Wahlarena ohne BSW: Partei zieht gegen den rbb vor Gericht

Vier Tage vor der Berliner Abgeordnetenhauswahl am 20. September 2026 lädt der Rundfunk Berlin-Brandenburg zur großen Wahlarena – doch das Bündnis Sahra Wagenknecht muss draußen bleiben. Der Berliner BSW-Landesverband hat deshalb am Freitag einen Eilantrag beim Verwaltungsgericht Berlin eingereicht.
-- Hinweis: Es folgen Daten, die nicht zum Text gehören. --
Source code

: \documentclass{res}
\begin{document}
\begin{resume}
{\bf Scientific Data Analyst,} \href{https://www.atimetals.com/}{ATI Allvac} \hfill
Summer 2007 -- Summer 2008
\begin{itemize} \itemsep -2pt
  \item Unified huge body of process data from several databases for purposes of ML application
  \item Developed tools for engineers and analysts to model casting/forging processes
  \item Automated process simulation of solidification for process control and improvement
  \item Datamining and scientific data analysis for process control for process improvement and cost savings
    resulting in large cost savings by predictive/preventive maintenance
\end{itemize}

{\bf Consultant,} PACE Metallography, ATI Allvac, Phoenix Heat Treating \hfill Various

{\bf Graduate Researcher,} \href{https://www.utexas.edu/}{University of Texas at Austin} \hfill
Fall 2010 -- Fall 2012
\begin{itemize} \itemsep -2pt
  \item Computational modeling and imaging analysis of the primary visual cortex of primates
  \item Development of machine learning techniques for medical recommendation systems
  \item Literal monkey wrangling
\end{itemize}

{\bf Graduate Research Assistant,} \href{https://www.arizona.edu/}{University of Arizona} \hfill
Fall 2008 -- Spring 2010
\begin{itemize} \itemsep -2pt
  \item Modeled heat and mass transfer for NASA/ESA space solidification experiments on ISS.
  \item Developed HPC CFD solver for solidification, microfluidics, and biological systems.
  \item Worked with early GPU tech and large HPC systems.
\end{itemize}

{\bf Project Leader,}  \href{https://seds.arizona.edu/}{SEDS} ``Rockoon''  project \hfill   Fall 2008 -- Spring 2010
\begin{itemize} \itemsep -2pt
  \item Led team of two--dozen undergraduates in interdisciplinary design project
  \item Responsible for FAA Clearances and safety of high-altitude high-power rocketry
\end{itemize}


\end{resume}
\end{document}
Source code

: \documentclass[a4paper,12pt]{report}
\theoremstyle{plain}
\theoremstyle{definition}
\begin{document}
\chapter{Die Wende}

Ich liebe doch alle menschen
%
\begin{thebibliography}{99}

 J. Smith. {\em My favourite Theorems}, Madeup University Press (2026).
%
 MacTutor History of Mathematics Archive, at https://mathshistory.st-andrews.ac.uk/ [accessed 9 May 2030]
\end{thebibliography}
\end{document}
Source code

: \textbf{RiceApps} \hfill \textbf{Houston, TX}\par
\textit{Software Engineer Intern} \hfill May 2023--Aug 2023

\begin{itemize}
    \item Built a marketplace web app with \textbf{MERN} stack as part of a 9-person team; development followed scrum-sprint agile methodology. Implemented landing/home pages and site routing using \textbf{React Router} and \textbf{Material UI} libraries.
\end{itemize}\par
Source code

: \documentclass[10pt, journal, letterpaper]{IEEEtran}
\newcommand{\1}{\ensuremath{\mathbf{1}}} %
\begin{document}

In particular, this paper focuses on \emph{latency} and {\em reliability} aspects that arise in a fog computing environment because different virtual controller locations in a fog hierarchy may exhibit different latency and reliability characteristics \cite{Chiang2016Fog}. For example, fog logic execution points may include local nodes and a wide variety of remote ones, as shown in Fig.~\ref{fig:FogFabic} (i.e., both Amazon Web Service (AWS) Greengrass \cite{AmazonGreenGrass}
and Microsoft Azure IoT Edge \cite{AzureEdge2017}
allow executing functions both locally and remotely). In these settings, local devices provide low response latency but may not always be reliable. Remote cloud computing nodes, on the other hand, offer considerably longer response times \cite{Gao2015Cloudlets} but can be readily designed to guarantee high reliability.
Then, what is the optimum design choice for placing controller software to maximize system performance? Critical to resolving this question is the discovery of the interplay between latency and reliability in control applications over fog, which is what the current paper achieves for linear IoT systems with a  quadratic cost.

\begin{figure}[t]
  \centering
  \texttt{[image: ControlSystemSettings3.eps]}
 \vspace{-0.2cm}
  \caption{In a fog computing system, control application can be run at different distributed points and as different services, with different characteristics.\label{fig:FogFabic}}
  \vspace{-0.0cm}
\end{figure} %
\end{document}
Er verlangt, dass einer seiner Spitzenkandidaten in die Sendung kommt: der Abgeordnete Alexander King oder der Publizist Michael Lüders.
90 Minuten zur besten Sendezeit – für fünf von sechs
Zur rbb24 Wahlarena am 16. September sind Medienberichten zufolge fünf Parteien geladen: CDU, SPD, Grüne, Linke und AfD. Genannt werden Stefan Evers, Steffen Krach, Werner Graf, Elif Eralp und Kristin Brinker.
Die Begründung des Senders: Eingeladen seien Parteien, die nach aktuellem Stand realistische Chancen hätten, in Fraktionsstärke ins Abgeordnetenhaus einzuziehen. Das BSW liegt in der jüngsten Infratest-dimap-Erhebung für den rbb bei drei Prozent – wie auch die FDP. In den Umfragen führt die CDU mit rund 20 Prozent vor Linken, AfD, Grünen und SPD.
Vier Kriterien für eine Entscheidung
Heikel wird die Sache durch die wechselnden Maßstäbe. In einer ersten Fassung der Programmankündigung war noch von den „im Berliner Abgeordnetenhaus vertretenen Parteien“ die Rede – ein Kriterium, das das BSW erfüllt hätte, denn Alexander King sitzt im Parlament. Später wurde daraus die Chance auf Fraktionsstärke; die erste Formulierung habe der Sender laut dem BSW-Antrag als Fehler bezeichnet.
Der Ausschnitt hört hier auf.